Norm elements in locally compact non-archimedean fields By a norm element, for example, I mean the elements $x \in \mathbb{R}$, such that there exists $y\in \mathbb{Q}_p$, with $\vert y \vert_{p}=x$. In brief, I am curious about the set $\{\vert y \vert_{\mathfrak{p}}: y \in L\}$, is it always discrete in $\mathbb{R}$? I think these questions would help me to understand their topology better.
I know that in $\mathbb{Q}_p$, the norm elements have the form $p^{\mathbb{Z}}$. I have three related questions.

*

*What is the form of the norm elements in $\mathbb{C}_p$?

Let $K$ be a number field, and let $\mathfrak{p}$ be a prime ideal of the ring of integers $\mathcal{O}_K$.

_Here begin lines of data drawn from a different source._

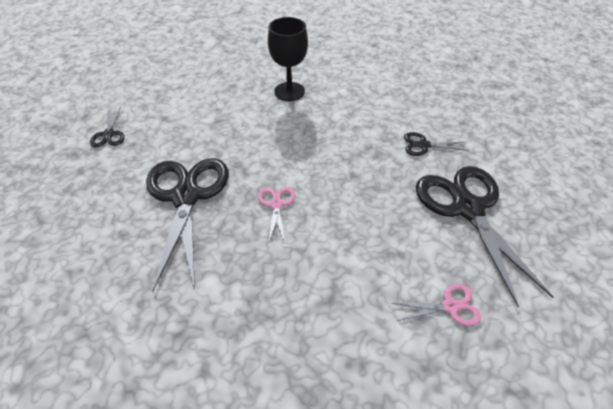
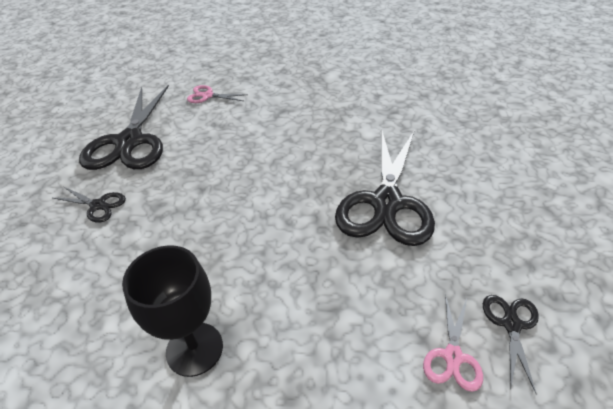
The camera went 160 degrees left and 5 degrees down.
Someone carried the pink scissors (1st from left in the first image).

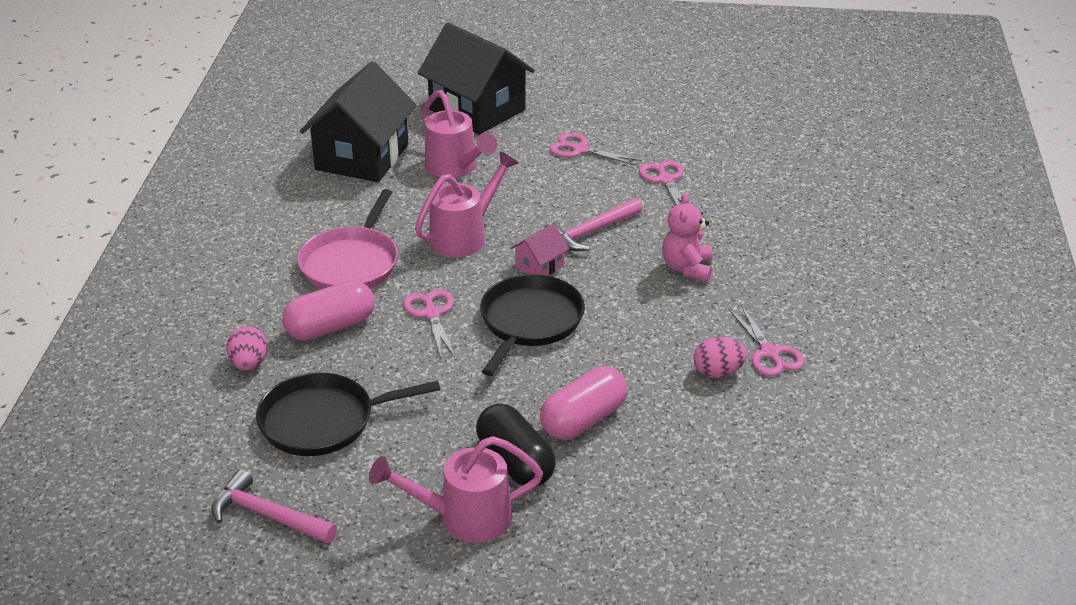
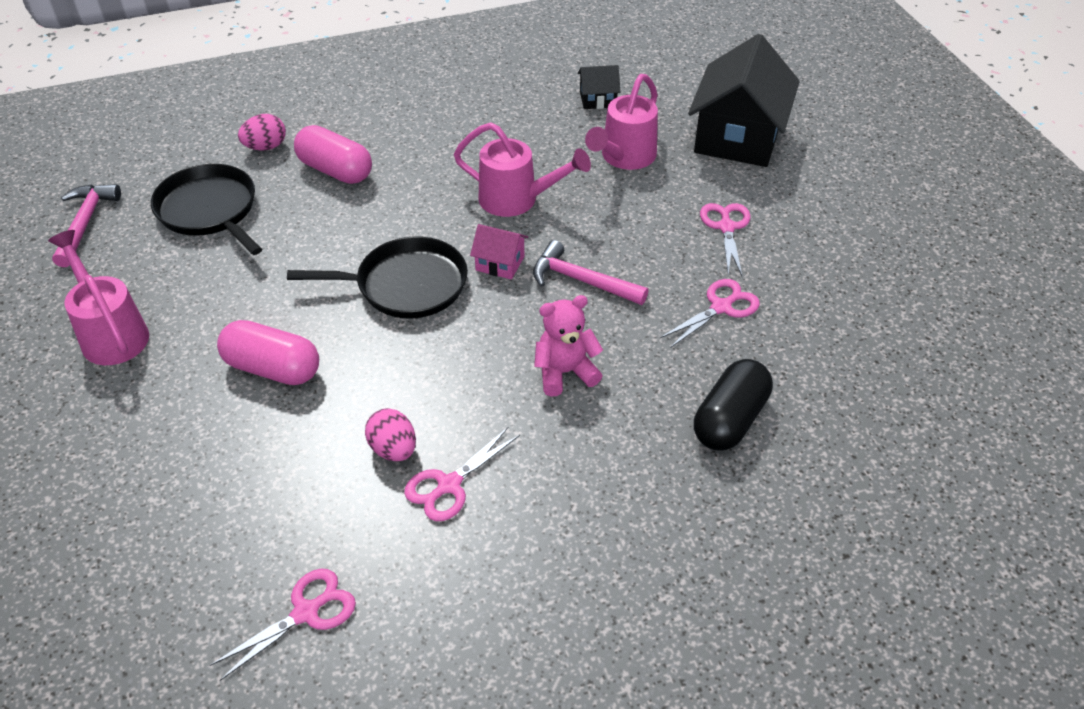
The camera went 65 degrees right and 10 degrees up.
Someone took away the pink pan.
Someone scaled the black house (1st from left) by 0.44.
Someone carried the pink scissors (1st from left).
Someone carried the black capsule.

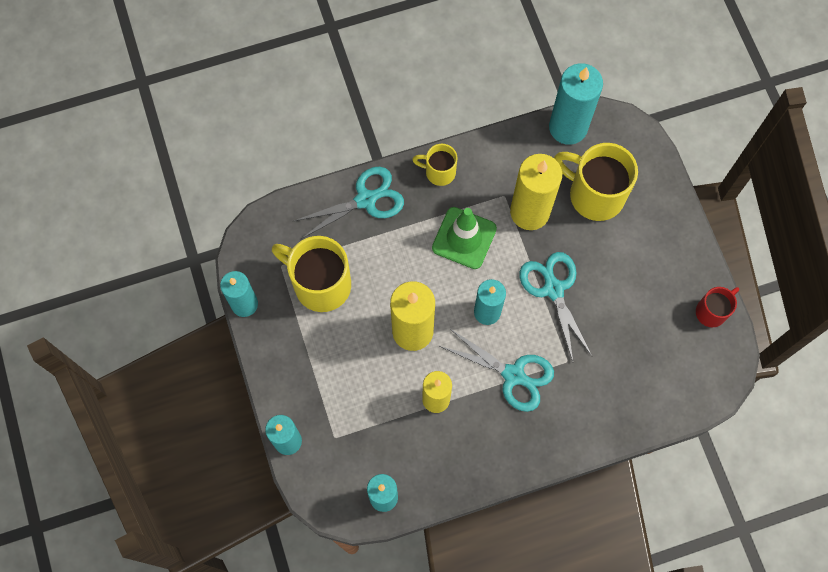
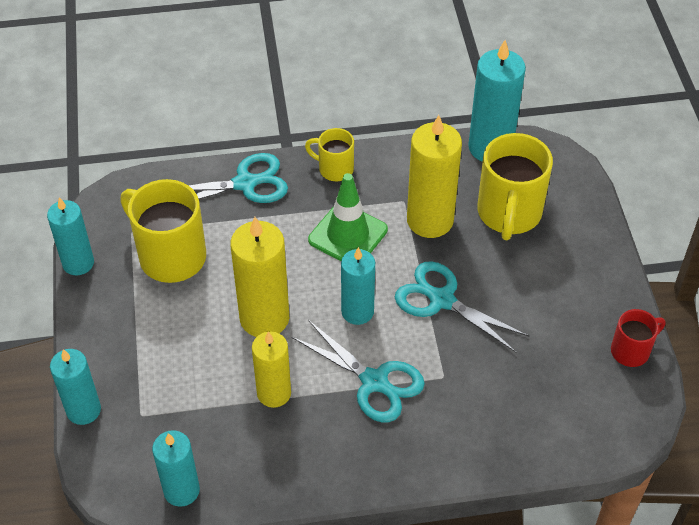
The camera went 10 degrees right and 20 degrees down.
Someone rotated the turquoise scissors (3rd from left) by 45 degrees counterclockwise.
Someone rotated the yellow mug (3rd from left) by 120 degrees counterclockwise.

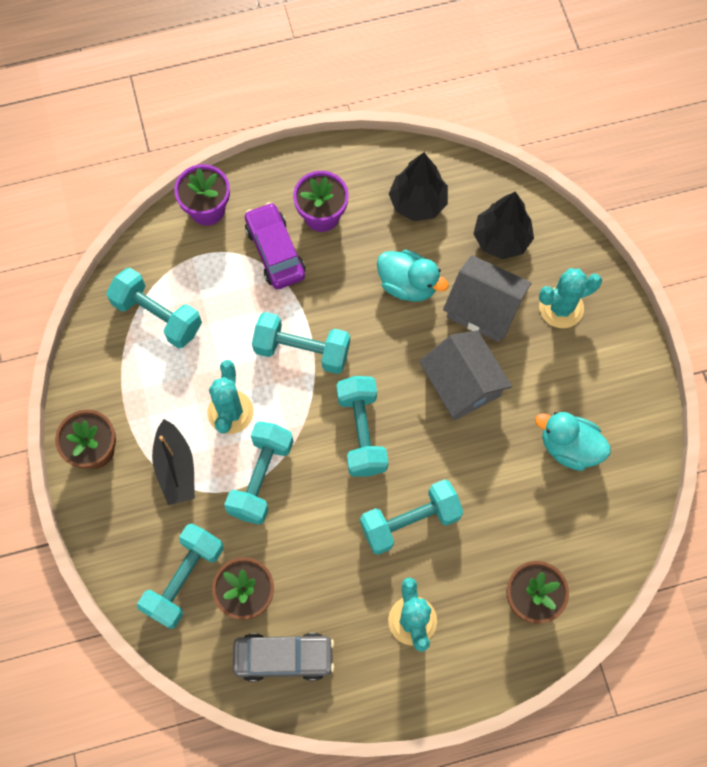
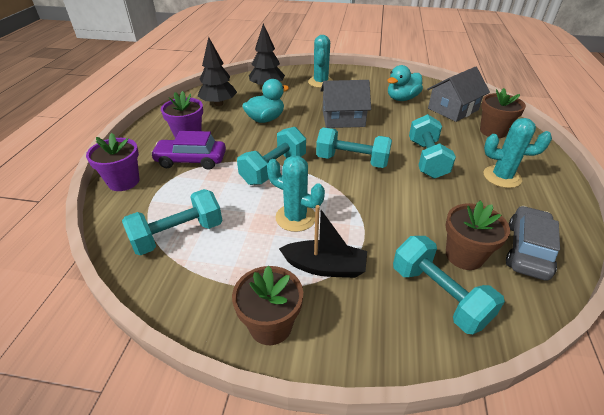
The camera went 65 degrees left and 30 degrees down.
Someone took away the turquoise dumbbell (3rd from left).
Someone carried the grey house (2nd from left).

*What is the form of the norm elements in $\mathbb{K}_{\mathfrak{p}}$?

*What is the form of the norm elements in $\bar{\mathbb{K}}_{\mathfrak{p}}$?

Edit: I received a satisfying answer for the first three questions, in the comments. Now I have this question:


*What is the form of the norm elements in $K$, when $K$ is locally compact? I think it should have a form like $c^{\mathbb{Z}}$, but I can not prove or disprove it.

 A: This answer contains an argument why, as soon as the value group of a nonarchimedean valued field is not discrete, the field cannot be locally compact in the corresponding topology. It continues:
"For a field $K$ with non-archimedean valuation $\lvert \cdot\rvert$ to be locally compact, it is necessary that

*

*the residue field is finite, and

*the valuation is discrete (meaning, its value group $\lvert K^* \rvert$ is).

Both conditions are not satisfied e.g. for $\mathbb C_p$, and it's a good exercise to come up with many other fields which fail either, or both. -- An obvious third condition, which is met by $\mathbb C_p$, is that

*

*the field is complete.

Conversely, if a field with a non-archimedean valuation satisfies all three conditions above, it is locally compact. This is another good exercise; and a last good exercise is to show that such a field is necessarily a finite extension of some $\mathbb Q_p$ or $\mathbb F_p((T))$", as alluded to by reuns in the comments.
A: For $a\in \overline{\Bbb{Q}}_p$ the $p$-adic valuation extends to $\Bbb{Q}_p(a)$.
$\sum_{n=0}^d c_n a^n = 0$ (with $c_n\in \Bbb{Q}_p$) implies that $v(c_n a^n)=v(c_m a^m)$ for some $n\ne m, c_n\ne 0$, whence $v(a) \in  \Bbb{Q}\cup \infty$.
As $v(p^{r/s}) = r/s$ we get that $v(\overline{\Bbb{Q}}_p) = \Bbb{Q}\cup \infty$.
$\Bbb{C}_p$ is the completion of $\overline{\Bbb{Q}}_p$ for the non-archimedian absolute value $|.|_v$ whence  $v(\Bbb{C}_p)=v(\overline{\Bbb{Q}}_p)=\Bbb{Q}\cup \infty$.